The marker can later be used to query the tree for nearby boids.

fn flocking_system(
    kdtree: &Res<KDTree2<SpatialEntity>>,
    ...
) -> {
    ...

    for (_, entity) in kdtree.within_distance(pos, BOID_VIS_RANGE) {
        ...
    }
}

Nice!

The Devil in the Details

When it came time to implement flocking, I ran into a very Rust-y issue. Consider the following piece of pseudocode:

for each boid (boid1):
    dv = Vec2(0, 0)

    for each other boid (boid2):
        dv += flocking_dv(boid1, boid2)
    
    boid1.velocity += dv
    boid1.position += boid1.velocity

Simple enough. Now let’s turn those boid references into a Bevy query:

fn flocking_system(
    mut boids: Query<(&mut Velocity, &mut Transform)>,
) {
    for (mut v0, mut t0) in boids {
        for (v1, t1) in boids {
            ...
        }
    }
}

See the problem? The flocking system accesses the Velocity and Transform components for each boid through the boids query. We intend to update each boid’s velocity and position, so we make the query mutable. The problem arrives when we want to compare this boid to each other - in order to iterate over every other boid, we have to reuse the same query object. Because we’ve already borrowed the query as mutable, there is no valid way to borrow it again.

This is a common issue -

• stack overflow: How to do a nested query in a Bevy system?
• r/bevy: Rust/Bevy noob having trouble with queries.
• r/bevy: What’s the rust-ish way to solve this?

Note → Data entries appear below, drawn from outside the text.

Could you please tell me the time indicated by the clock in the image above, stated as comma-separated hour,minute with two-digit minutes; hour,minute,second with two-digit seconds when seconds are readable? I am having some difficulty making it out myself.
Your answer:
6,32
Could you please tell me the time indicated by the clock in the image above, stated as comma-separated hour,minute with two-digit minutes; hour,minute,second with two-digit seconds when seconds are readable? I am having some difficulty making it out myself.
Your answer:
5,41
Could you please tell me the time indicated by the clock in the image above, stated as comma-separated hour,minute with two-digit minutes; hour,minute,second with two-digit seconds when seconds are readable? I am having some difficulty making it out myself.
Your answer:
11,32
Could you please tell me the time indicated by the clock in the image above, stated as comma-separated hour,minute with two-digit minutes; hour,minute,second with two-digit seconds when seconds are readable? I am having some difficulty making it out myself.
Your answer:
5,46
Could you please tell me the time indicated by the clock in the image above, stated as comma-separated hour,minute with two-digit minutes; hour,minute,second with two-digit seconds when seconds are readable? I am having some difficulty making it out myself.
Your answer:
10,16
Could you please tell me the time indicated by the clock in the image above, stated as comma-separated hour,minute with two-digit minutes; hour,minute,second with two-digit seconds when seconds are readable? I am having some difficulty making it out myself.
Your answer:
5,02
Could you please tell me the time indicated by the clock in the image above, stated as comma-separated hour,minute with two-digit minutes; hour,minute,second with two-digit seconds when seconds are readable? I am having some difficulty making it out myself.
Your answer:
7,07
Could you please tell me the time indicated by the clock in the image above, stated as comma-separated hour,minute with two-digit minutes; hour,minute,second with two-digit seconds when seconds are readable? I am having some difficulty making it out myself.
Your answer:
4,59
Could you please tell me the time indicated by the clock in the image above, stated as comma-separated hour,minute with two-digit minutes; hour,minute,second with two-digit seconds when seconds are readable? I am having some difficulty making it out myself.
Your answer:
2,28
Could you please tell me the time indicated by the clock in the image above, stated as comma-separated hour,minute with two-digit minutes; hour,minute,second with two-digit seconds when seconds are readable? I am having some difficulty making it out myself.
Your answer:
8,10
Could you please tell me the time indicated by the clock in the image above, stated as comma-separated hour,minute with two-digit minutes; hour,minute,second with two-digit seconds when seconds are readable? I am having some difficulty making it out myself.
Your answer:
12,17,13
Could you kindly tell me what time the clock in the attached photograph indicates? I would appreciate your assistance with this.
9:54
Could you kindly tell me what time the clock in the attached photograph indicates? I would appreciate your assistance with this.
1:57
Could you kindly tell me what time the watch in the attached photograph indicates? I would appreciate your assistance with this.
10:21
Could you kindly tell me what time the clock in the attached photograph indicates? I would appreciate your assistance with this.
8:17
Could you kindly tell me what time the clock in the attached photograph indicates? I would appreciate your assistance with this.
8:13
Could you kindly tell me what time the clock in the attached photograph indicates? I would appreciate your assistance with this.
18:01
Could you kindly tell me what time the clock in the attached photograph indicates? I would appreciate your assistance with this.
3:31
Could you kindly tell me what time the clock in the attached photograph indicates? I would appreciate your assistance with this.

This is a good example of Rust identifying a bug - we are attempting iterate over data we are currently modifying. By updating the velocity and position for each boid as we traverse the query, future boids would make decisions based on the updated state of previously evaluated boids, making flocking behavior order dependant.

There are multiple ways to solve this, but my favorite was inspired by KV Le’s rusty-boids. Emitting Events seemed like the most idiomatic solution in Bevy and sets up multithreading neatly. This is why the flocking system is in two parts - the flocking system that emits a DvEvent for each boid, and a velocity system that listens for DvEvents and updates each boid’s velocity.

Multithreading

Decoupling boid iteration and velocity updates makes multithreading a breeze. Similar to KV Le’s implementation, I use Bevy’s TaskPool interface to dispatch the work of calculating dv’s over multiple threads.

fn flocking_system(
    boid_query: Query<(Entity, &Velocity, &Transform), With<SpatialEntity>>,
    kdtree: Res<KDTree2<SpatialEntity>>,
    mut dv_event_writer: EventWriter<DvEvent>,
) {
    ...

    for batch in pool.scope(|s| {
        for chunk in boids.chunks(boids_per_thread) {
            // create per-thread references to move into scope 
            let kdtree = &kdtree;
            let boid_query = &boid_query;
            let camera = &camera;
            let window = &window;

            s.spawn(async move {
                // dv results for this batch
                let mut dv_batch: Vec<DvEvent> = vec![];

                for (boid, _, t0) in chunk {
                    // dv for this boid
                    dv_batch.push(DvEvent(*boid, flocking_dv(
                        kdtree, boid_query, camera, window, boid, t0,
                    )));
                }

                dv_batch
            });
        }
    }) {
        // submit the batch of dv's
        dv_event_writer.send_batch(batch);
    }
}

Unfortunately multithreading is currently unavailable in the browser.

Building for the Web

The final piece of this project was building it for the browser by compiling to WebAssembly. I don’t have much to add here, the short tutorial in the Bevy docs worked without any issues. You can find this project hosted for the browser here: Interactive Boids Simulation.

The End

What started as a quick recap for a quicker proejct ended up as a week-long ramble. I’m loving Rust and plan to work with it as my bandwidth allows. As always, I’ll post any new developments here as they happen. Thanks for reading!